In fact, looking at Spark’s avg
function, it uses either Double
data type which can reach 10³⁰⁸, or the BigDecimal
data type, which can be arbitrarily large (depending on your RAM). Clearly this is not a problem for most Spark users.
If we wanted to be really paranoid, there are ways to avoid overflow by either dividing the data set into equal-sized data sets, and then averaging the averages. Or perhaps use an approach of iteratively refining the average. We’ll leave those solutions for another day.
Performance
Finally, let’s get a rough indication of the performance of these different approaches. It’s interesting to measure performance, since User Defined Functions are reportedly slower than using native Spark functions which are handled better by Spark’s Catalyst Optimizer. Although our avgdate
function is easier to use in queries, it might just be slower.

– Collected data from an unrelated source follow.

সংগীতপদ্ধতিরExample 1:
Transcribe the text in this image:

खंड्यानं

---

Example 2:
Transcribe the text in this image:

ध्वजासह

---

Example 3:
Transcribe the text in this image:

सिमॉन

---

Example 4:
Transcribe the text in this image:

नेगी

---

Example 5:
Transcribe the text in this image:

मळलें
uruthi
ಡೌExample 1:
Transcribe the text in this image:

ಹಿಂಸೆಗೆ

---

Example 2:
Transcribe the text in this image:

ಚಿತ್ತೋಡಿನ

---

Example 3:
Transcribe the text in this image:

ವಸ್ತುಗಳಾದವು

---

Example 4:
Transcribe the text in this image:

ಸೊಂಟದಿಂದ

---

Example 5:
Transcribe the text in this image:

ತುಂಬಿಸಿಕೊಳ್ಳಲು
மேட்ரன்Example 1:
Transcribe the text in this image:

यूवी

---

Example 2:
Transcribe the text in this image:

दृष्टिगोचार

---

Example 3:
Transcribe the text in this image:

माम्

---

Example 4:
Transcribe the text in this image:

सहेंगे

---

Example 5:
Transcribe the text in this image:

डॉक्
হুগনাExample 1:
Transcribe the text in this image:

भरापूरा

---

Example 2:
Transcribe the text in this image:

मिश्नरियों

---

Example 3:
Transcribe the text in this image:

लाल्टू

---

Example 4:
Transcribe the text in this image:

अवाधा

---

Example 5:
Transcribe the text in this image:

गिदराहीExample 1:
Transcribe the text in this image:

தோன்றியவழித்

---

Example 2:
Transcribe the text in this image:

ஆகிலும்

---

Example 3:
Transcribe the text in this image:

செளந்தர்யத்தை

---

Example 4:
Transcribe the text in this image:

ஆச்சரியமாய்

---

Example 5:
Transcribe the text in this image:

In our tests, we used Amazon EMR-5.13.0 (with Spark 2.3.0) with one master and two core nodes of type m4.2xlarge (8 CPU and 32GB of RAM). The input data set was 10M rows of randomly-generated data in CSV format, with each row having 100 columns. The test case involved computing the average date for a particular date-typed column.
For each test case, the result was computed six times, with the data from the first test run being discarded (to ignore the impact of cold caches). The reported result is the average duration (in milliseconds) of the remaining five test runs.

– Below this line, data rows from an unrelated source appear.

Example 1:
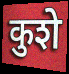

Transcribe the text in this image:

कुशे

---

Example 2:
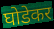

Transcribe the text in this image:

घोडेकर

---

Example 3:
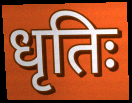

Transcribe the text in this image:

धृतिः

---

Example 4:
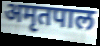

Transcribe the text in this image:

अमृतपाल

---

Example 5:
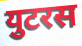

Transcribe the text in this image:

युटरस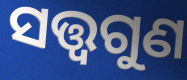
ସତ୍ତ୍ୱଗୁଣ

- Base Case (675ms — StdDev 41ms) — The standard Spark min function was used as an indication of how fast native Spark functions could read data, therefore defining a base case scenario to compare against.
- Approach 1 (947ms — StdDev 13ms) — This is our first approach of computing the
avg
ofdatediff
. - Approach 2 (1390ms — StdDev 34ms) —Our second approach, using the
avgdate
user defined aggregation function.
To eliminate the cost of reading the CSV file into memory (the source data resides in Amazon S3), the .cache()
directive was used to pin the data into RAM. Therefore, the duration measurements are purely the time required to scan the date column and perform the averaging operation.
As you can see, our second approach takes almost 50% longer to compute the average date, compared to the first approach. It also takes twice as long as our base case of computing the minimum date value. Although some amount of code optimization is likely possible, our user-defined aggregation function is clearly not the best approach, even though it makes the code more readable.
Conclusion
Apache Spark is an excellent general-purpose framework for performing data analytics. Even though it comes with a variety of built-in analytic functions, it’s sometimes necessary to implement your own functions. Spark SQL provides a convenient mechanism for defining both cell-based UDFs and column-based UDAFs, making Spark queries easier to construct. Initial tests indicate that user-defined functions are less performant than native Spark functions.